それが付喪神です
「……間違えた」
500mlのパックのストレートティーを前に、里奈は小さく呟いた。
大学受験を控えた冬休み。
一日中予備校にこもり朝から晩まで勉強に明け暮れる毎日はとても楽しいとは言えないが、志望大学に合格するためには努力あるのみと解っている。
それに、昼休みのコンビニでの買い食いはわりと好きだった。
カップ麺や冷凍食品など色々なものに手を出してきたが、今日選んだものは初心にかえってメロンパンと蒸しパン、それとパックのストレートティー。
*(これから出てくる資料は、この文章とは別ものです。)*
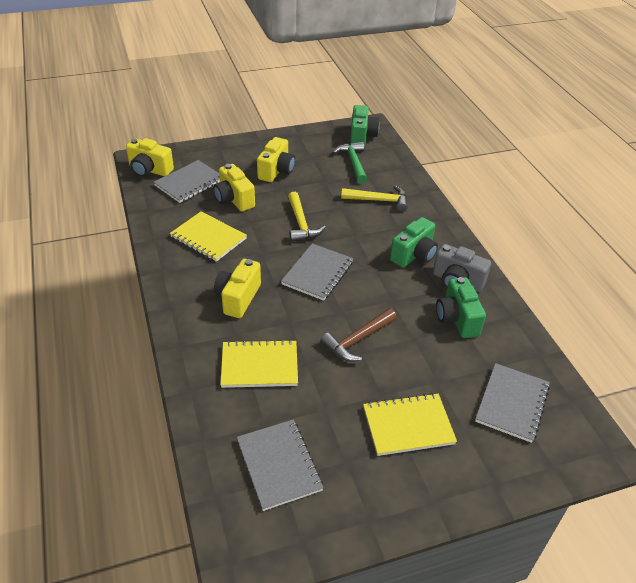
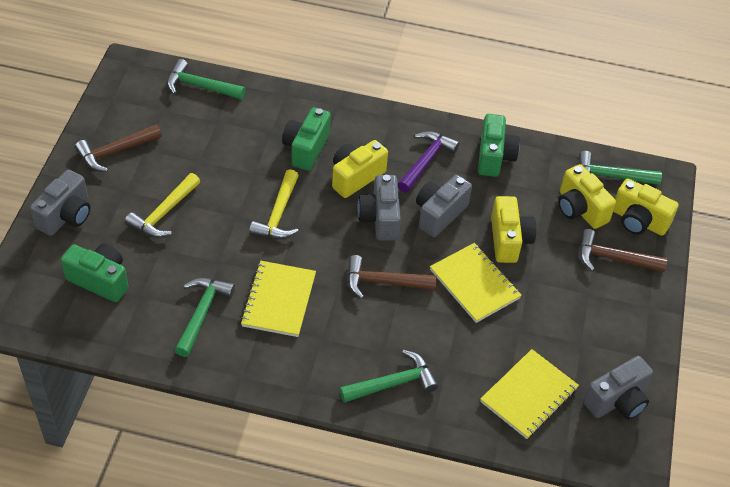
brown hammer: [320,308,397,361] = 1 -> [75,125,162,172] [347,255,437,299] [580,229,667,272] = 3
green hammer: [333,142,367,184] = 1 -> [167,59,245,100] [175,278,235,357] [339,350,438,403] [579,151,662,185] = 4
grey camera: [433,244,491,292] = 1 -> [30,170,90,236] [357,175,401,241] [416,175,472,237] [583,356,653,420] = 4
grey notebook: [154,160,220,203] [237,419,323,511] [281,243,353,301] [475,363,550,443] = 4 -> none = 0
purple hammer: none = 0 -> [398,131,460,193] = 1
そのストレートティーに、否、それの開け方に問題があった。
なんか開けづらいな、そう思うのも仕方がなかった。
里奈が開いたのは『開け口』とされている方の、反対側だったのだ。
「くっそー……、ん?」
きっちりと閉まった『開け口』でない方の開け口をストローでがしがしと攻撃していると、里奈はある字列を見つけた。
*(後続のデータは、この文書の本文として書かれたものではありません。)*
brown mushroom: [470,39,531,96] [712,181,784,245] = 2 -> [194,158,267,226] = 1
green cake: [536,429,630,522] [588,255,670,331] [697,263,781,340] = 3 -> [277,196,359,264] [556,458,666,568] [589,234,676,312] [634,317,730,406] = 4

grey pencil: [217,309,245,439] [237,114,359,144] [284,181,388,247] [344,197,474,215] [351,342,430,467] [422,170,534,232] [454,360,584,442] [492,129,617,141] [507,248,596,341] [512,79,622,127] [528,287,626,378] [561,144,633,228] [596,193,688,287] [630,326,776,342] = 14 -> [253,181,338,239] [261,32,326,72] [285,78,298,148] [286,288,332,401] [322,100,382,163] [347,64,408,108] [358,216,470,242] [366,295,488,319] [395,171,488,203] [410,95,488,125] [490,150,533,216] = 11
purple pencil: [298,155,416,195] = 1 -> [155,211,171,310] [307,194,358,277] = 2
開けなければ見ることが出来ない位置に、印刷された小さな文字。
――『リサイクルありがとう』。
そんな言葉が、小さくひっそりと並んでいた。
「……」
パックを傾け、じっと見つめる。
――そっか。こっち側は普通、全部切り開いてリサイクルに出すような人しか開けないんだ。
そう思うと、里奈はなんだか申し訳なくなってきた。
普段はコンビニの袋に他のゴミとともに入れて口を縛り、そのまま予備校のゴミ箱に捨てていた。
しかし。
(『ありがとう』なんて書かれたら、なんか捨てづらいじゃん……)
このささやかなお礼の言葉の考案者にそういう意図があるのかは不明だが、里奈は緩やかな威圧感すらこの文字列から感じてしまった。
――見たよな?
――お前これそのまま捨てたりしないよな?
そんな意志が見え隠れするのだ。
「仕方ないな……持って帰ろ」
呟いて、里奈はメロンパンをかじった。
◆
軽くすすいだ牛乳パックをざくざくと縁に沿って切る。
母親に聞いたところ、空になった牛乳パックは洗って開いて生肉を切るときのまな板に使っているらしい。
(知らなかったな―)
里奈は料理をしない。
たまに簡単なお菓子なら作るが、無論肉は使わない。
しかし牛乳なら使うのだ。
これからはちょっと気をつけよう、そんな事を考えながらパックの角にはさみを入れる。
パチンと音がして、四角かったそれは綺麗に展開された。
(……よし)
もう一度洗ったそれを軽く振って水をきり、母親に教わった位置に干しておいた。
なんとなくいい事をした気分になりつつ、台所を後にする。
自分の部屋に戻ろうと廊下に足を踏み出した、その時。
テッテレー!
「……は?」
台所に響いた何かの音。
ゲームのファンファーレのようなバラエティー番組の効果音のような、そんな音。
里奈がいつになく低いテノールボイスを反射的に出してしまったのとほぼ同時に、次の音が響く。
リサイクル、ありがとー!
幼児が声を揃えたような、可愛く重なった声。
明るいそれとは裏腹に、里奈の表情は微妙だった。
「……」
無言で台所に戻り、牛乳パックを持ち上げる。何もない。
その周辺もわさわさと探ってみるが、音が出そうな電子機器やおもちゃは何一つ見あたらなかった。
「……」
いまいち納得できないまま台所を後にする里奈。
首を傾げながら再び部屋に向かった。
――が、その表情はまんざらでもなさそうだった。
付喪神は九十九神。
彼らは物を大切にする人の友だちです。
そんな話。
◆付喪神
長い年月を経て霊魂の宿った古道具や器具のこと。
九十九神とも書くが、この「九十九」は「長い年月」「多種多様な万物」を表す言葉です。